Figure 3 — Per-impression quality by channel, 2015-2040

Trajectory

Each line shows how much real attention a single ad on each channel produces, indexed to that channel's own 2015 baseline. Above 1.0x means the channel's per-impression quality has improved. Below 1.0x means each ad is now worth a fraction of what it used to be. Meta has already crossed mid-market (2021) and is approaching bimodal (projected 2026). Linear TV crossed mid-market in 2022 and crosses bimodal around 2028. Out-of-home (OOH), direct mail, and host-read podcasts are the only channels holding their ground — and direct mail is the outlier that has actually improved, reflecting a shift to more targeted lists under rising postage.

Mid-market < 0.5x
Bimodal < 0.25x
Zero-utility < 0.1x
2015 baseline (1.0x)

Structural Resilience

OOH

1.21x

Direct Mail

1.99x

Podcasts HR

0.82x

Volume-Build Masking Decay

CTV

0.08x

Podcasts DAI

0.26x

YouTube

0.42x

Mature Decay

Search

0.11x

Meta

0.05x

LinkedIn

0.30x

Accelerated Collapse

Linear TV

0.07x

Display

0.08x

Each panel: focal channel in color, all other channels as faint grey backdrop. Lines after 2025 are projected at constant per-factor decay rate. Newsletters and Retail Media excluded — both have unstable per-impression quality data due to near-zero 2015 baselines.

Quality Multiplier

The per-impression quality of a channel: Attention × Density × Legit Share. This is the metric the chart plots, indexed to each channel's 2015 baseline (1.0x). It deliberately excludes total impression volume — Meta showing 7x more ads doesn't mean each ad is 7x more valuable. The diminishing marginal returns (DMR) thesis is about the substrate getting worse per unit, not total supply.

Why log scale

Per-impression quality across channels spans an order of magnitude — Meta at 0.26x, Linear TV at 0.34x, Search at 0.42x, OOH at 1.08x. A linear axis would compress the bottom into a flat line. Log scale shows proportional change clearly: the distance from 0.5x to 1x is the same as 0.25x to 0.5x.

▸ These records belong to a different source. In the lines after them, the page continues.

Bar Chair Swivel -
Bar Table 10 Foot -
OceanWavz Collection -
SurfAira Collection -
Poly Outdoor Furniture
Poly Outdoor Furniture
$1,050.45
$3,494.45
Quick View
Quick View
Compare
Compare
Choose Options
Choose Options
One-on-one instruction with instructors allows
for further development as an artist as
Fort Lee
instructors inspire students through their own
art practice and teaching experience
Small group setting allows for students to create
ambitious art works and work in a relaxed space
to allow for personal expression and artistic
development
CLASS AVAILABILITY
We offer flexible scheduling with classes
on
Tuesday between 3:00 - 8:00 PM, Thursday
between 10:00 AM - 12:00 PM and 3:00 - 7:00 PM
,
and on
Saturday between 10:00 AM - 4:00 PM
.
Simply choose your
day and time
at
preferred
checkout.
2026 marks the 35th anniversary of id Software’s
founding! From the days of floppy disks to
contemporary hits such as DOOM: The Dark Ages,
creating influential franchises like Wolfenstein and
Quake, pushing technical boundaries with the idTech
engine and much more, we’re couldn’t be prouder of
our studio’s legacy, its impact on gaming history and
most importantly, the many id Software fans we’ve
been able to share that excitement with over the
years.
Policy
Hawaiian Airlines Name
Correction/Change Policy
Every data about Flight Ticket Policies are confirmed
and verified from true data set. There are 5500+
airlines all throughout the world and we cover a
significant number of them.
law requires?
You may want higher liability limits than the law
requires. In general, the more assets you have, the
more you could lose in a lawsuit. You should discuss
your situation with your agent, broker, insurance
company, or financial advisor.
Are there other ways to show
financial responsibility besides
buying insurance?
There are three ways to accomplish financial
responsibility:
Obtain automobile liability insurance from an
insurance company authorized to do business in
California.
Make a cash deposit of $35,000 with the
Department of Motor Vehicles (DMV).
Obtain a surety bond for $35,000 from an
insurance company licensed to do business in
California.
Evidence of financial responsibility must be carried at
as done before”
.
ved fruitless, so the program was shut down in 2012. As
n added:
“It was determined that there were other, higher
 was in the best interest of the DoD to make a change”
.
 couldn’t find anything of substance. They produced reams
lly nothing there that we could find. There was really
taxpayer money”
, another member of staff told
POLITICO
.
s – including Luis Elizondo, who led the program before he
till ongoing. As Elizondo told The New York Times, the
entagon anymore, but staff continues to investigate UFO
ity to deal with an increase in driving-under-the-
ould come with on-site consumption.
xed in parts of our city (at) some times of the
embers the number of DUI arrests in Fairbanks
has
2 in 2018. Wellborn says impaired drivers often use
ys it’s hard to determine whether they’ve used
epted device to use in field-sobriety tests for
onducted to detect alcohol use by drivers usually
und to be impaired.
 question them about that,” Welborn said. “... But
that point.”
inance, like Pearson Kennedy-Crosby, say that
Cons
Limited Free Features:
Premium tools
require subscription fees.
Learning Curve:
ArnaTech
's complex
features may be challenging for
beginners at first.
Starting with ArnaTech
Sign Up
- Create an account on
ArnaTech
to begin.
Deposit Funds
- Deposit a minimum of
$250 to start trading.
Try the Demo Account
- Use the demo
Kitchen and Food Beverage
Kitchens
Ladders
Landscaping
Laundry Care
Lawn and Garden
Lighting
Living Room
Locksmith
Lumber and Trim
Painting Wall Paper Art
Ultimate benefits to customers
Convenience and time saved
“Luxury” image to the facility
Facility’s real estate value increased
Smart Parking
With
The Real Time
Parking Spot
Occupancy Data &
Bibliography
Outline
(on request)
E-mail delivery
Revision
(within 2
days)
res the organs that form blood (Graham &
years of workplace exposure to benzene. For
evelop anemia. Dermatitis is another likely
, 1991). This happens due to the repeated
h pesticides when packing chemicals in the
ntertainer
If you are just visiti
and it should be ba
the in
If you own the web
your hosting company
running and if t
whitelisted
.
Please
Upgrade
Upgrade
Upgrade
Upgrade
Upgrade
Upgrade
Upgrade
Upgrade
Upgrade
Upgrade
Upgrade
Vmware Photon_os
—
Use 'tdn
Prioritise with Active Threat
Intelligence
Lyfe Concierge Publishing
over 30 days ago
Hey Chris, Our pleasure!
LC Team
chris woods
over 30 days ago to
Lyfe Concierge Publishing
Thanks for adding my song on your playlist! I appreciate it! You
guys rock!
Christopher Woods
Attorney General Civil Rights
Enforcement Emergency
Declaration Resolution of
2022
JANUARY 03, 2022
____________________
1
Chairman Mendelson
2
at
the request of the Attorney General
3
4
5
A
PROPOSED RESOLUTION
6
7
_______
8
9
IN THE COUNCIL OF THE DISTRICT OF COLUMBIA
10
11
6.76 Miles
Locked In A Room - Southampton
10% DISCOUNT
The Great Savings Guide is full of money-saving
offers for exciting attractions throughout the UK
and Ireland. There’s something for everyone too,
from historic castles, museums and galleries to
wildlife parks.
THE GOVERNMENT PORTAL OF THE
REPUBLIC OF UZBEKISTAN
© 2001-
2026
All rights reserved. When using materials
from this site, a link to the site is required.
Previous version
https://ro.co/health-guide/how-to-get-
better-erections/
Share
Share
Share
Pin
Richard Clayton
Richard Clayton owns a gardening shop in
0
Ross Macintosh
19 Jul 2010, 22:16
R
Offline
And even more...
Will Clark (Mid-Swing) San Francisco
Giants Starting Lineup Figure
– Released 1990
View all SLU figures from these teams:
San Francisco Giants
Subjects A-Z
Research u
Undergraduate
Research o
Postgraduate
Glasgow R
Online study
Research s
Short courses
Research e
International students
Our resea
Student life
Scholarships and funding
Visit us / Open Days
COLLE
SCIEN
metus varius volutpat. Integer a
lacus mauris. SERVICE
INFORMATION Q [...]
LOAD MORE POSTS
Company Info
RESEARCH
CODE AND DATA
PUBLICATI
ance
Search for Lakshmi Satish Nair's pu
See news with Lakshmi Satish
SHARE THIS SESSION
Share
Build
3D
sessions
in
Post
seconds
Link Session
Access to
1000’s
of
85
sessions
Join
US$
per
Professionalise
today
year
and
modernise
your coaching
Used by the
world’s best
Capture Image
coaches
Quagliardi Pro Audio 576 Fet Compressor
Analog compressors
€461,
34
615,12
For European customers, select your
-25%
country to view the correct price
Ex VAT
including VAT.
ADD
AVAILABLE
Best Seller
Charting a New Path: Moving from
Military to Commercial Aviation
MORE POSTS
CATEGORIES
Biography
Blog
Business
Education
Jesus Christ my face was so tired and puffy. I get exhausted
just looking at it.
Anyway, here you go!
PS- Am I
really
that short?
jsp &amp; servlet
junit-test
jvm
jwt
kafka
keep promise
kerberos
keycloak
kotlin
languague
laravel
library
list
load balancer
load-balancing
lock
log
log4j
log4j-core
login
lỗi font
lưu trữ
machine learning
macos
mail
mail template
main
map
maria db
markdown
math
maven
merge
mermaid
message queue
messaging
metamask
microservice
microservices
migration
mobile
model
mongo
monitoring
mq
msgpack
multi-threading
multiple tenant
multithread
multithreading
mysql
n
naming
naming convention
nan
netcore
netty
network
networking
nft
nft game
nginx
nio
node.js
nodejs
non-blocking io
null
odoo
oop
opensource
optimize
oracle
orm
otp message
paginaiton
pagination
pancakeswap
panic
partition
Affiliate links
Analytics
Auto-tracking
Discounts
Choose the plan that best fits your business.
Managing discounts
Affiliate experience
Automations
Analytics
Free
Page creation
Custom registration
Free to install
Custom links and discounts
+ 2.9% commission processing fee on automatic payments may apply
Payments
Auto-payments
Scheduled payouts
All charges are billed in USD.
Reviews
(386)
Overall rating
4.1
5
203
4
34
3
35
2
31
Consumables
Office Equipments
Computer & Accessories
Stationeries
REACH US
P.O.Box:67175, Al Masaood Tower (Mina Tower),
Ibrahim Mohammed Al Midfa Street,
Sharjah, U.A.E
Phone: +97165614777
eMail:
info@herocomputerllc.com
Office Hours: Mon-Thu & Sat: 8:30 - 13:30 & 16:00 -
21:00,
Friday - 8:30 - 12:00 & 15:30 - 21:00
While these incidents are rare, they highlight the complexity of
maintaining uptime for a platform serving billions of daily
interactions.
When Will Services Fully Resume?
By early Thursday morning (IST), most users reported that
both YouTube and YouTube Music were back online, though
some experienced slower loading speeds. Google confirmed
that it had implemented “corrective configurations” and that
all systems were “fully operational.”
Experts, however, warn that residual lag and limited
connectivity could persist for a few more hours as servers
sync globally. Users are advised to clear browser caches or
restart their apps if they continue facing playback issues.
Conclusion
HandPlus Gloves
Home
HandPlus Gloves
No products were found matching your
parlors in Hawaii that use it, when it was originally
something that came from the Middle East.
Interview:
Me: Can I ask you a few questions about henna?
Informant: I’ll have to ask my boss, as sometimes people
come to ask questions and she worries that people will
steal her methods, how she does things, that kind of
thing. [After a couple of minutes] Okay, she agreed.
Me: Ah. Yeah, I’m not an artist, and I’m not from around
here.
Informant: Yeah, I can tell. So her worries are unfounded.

Mid-market threshold (0.5x)

When per-impression quality drops below half the 2015 baseline, the median direct-response brand’s return on ad spend (ROAS) falls below the 3:1 lifetime-value-to-customer-acquisition-cost (LTV:CAC) rule that defined direct-to-consumer (DTC) unit economics from 2012-2020. Mid-market advertisers rationally exit at this point.

Bimodal threshold (0.25x)

When quality drops below a quarter of baseline, only the top 10 advertisers (Walmart, P&G) and scammers can still make the math work. The advertiser base bifurcates into "too big to fail" and "too illegal to leave." Meta is projected to cross this threshold in 2026; Linear TV in 2028.